_Selected excerpt_
---
First, Morris’s off-handed dismissal of the potential of hallucinogenic drugs reflects an unbefitting prejudice all-too-endemic in modern academia. While this staid attitude is rather typical, it ignores millennia of shamanic tradition and a burgeoning corpus of academic data. But that’s a practical, clinical matter. Philosophically, his categorizing the six Buddhist realms as being fundamentally ‘theistic’ also requires reconsideration. These realms are not best envisaged as spaces literally inhabited by spectral forms. A more viable inroad may be to view them phenomenologically. In The Myth of Freedom (1976), Trungpa suggests that we think of the six ‘realms’ (quote marks in original) as rough characterizations of experiential edifices arising directly from our own mindsets and core beliefs, erected and clung to with increasing force and fervor as the patterns in and of our lives become increasingly entrenched.

I am quite certain that a deeper exploration of the Buddhist realms will prove to be highly fruitful to any earnest lover of wisdom. Approaching an understanding of them is more akin to having gained empirical knowledge than to have engaged in theistic postulating. They are an attempt to account for the human experience as it actually is. I find it impossible to see anything else occupied by humans, anywhere I look closely enough. Especially when I look in the mirror.

Eric Fairchild, Taizhong, Taiwan


Freed Speech

Dear Editor: I was deeply dismayed by ‘Liberal Individualism and Cultural Decay’ by Dr Raymond Boisvert in Issue 146. He uses three examples to explain what he describes as a decay in our culture – sexual promiscuity, unfair business practices, and gluttony – and he pins these on Ayn Rand’s Objectivist philosophy.

I’d like to tackle head-on his assertion that Ayn Rand is somehow the cause of any of these phenomena. She was a staunch supporter of equal rights, no matter sex, race, background, or sexual orientation. She supported a woman’s right to make medical decisions about her own body, and she viewed sex as one’s most important way of expressing yourself to another. But she was very much against sex for the sake of pure pleasure. One must first respect and love one’s self and also the sexual partner. She was not about winning at all costs, either. In fact, ‘winning’ is not part of the Objectivist vernacular. Rand’s core principle of ‘rational self-interest’, which many wrongly equate with ‘selfishness’, actually means that you behave in a way that is best for you in the context of understanding and respecting other’s right to do the same. Violence, cheating, or underhandedness is never acceptable. And gluttony is the antithesis of Objectivism. Collect all you want, build all you want, but it is always earned through creativity and hard work. Even a cursory reading of her work defines these values.

Evidently, Prof Boisvert is only interested in the morals and ethics that speak to his point of view. In his article he failed to show direct cause and effect concerning any of the behaviors he criticises. He also failed to define what he means by ‘cultural decline’, except for implying that as a society we are pulling further and further away from Christian mores. His lack of objectivity is a distress signal of the actual decay in our education system and society, more than anything else. Hopefully his students can think for themselves and see through his ruse of proselytizing under the guise of education.

Dr Jeff Thurston, Columbus, Ohio


Are Philosophers Stoned?

We know that philosophy is consequential
in seeking answers to human potential
And to see if our presence in the universe
is in fact a blessing or a bane and curse
There were philosophers who were brought to the brink
of insanity, as they were compelled to question, and to think
So, philosophers belong to the kind
that risk stability of mind
That’s why they get paid to ask questions daring
And to sit around, drink, smoke, and do a lot of staring.
Yet not only do philosophers sit and stare
They also reflect, contemplate, and think
But sometimes little is produced in that chair
So they must reach for that bottle and drink!
---
Saved data entries
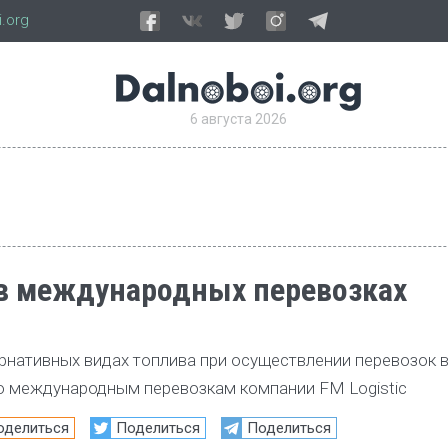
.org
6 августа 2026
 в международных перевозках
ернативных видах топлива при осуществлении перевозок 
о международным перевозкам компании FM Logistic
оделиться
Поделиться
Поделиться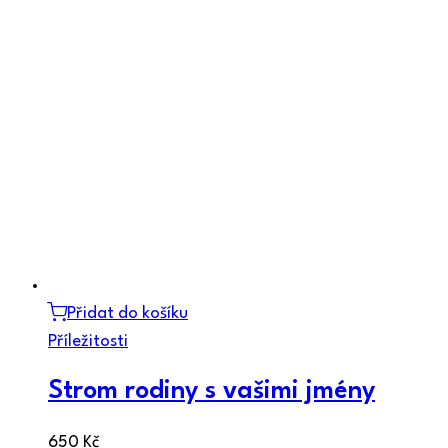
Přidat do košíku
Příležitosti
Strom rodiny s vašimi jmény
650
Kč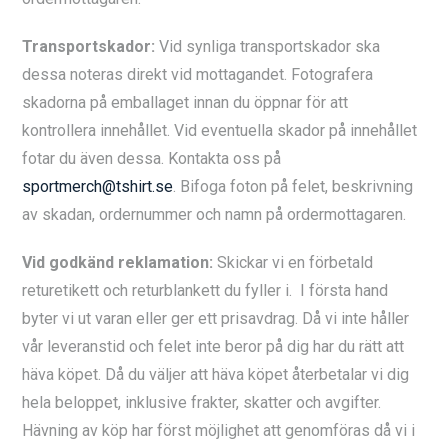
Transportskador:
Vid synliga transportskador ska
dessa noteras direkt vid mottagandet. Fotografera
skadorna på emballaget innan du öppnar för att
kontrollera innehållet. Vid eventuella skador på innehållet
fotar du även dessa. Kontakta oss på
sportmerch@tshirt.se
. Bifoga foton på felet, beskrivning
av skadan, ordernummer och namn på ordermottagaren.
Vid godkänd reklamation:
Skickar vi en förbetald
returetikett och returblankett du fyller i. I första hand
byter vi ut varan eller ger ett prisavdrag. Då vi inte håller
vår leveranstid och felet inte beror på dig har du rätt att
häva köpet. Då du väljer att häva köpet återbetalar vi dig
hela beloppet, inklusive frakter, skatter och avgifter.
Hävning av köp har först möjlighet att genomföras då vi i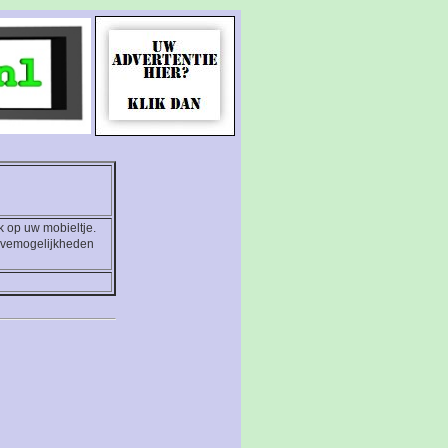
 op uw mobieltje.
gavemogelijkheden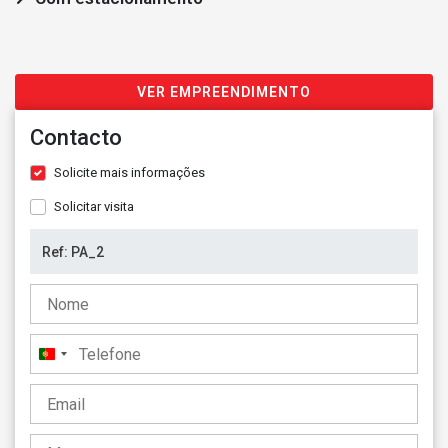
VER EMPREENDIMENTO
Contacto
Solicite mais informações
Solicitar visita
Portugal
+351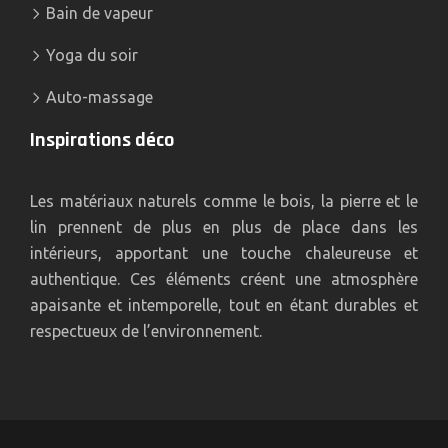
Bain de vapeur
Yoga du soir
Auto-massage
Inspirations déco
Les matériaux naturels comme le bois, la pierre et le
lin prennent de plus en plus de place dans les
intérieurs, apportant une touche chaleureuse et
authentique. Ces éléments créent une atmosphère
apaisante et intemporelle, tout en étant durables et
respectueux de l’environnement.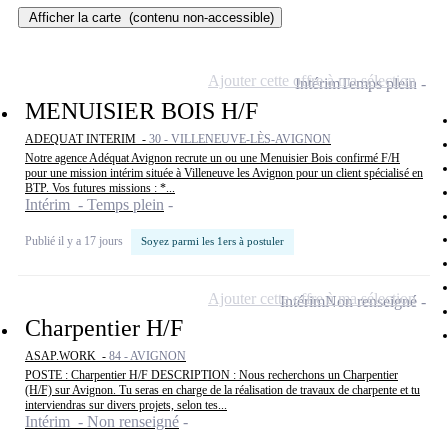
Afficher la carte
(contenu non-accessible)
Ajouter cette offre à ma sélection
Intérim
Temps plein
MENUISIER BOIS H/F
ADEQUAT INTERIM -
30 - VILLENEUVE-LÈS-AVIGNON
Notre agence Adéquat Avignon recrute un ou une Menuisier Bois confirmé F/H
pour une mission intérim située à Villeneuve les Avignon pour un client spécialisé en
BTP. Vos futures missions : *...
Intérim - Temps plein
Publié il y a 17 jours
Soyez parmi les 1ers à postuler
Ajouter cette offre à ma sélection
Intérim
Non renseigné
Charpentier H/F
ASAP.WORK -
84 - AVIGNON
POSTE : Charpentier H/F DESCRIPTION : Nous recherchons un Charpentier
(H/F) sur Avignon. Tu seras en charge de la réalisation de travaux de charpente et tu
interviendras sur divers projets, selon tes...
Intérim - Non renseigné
---
_Questions to answer_
[1] In the letters excerpt, repeat everything from "I am quite certain" down to "Rand’s Objectivist philosophy.".
[2] According to the letter headed "Freed Speech" in the letters excerpt, which examples does Dr Raymond Boisvert use to explain a decay in our culture? List them all.

_Answers to the exercise_
[1]
I am quite certain that a deeper exploration of the Buddhist realms will prove to be highly fruitful to any earnest lover of wisdom. Approaching an understanding of them is more akin to having gained empirical knowledge than to have engaged in theistic postulating. They are an attempt to account for the human experience as it actually is. I find it impossible to see anything else occupied by humans, anywhere I look closely enough. Especially when I look in the mirror.

Eric Fairchild, Taizhong, Taiwan


Freed Speech

Dear Editor: I was deeply dismayed by ‘Liberal Individualism and Cultural Decay’ by Dr Raymond Boisvert in Issue 146. He uses three examples to explain what he describes as a decay in our culture – sexual promiscuity, unfair business practices, and gluttony – and he pins these on Ayn Rand’s Objectivist philosophy.

[2]
- Sexual promiscuity
- Unfair business practices
- Gluttony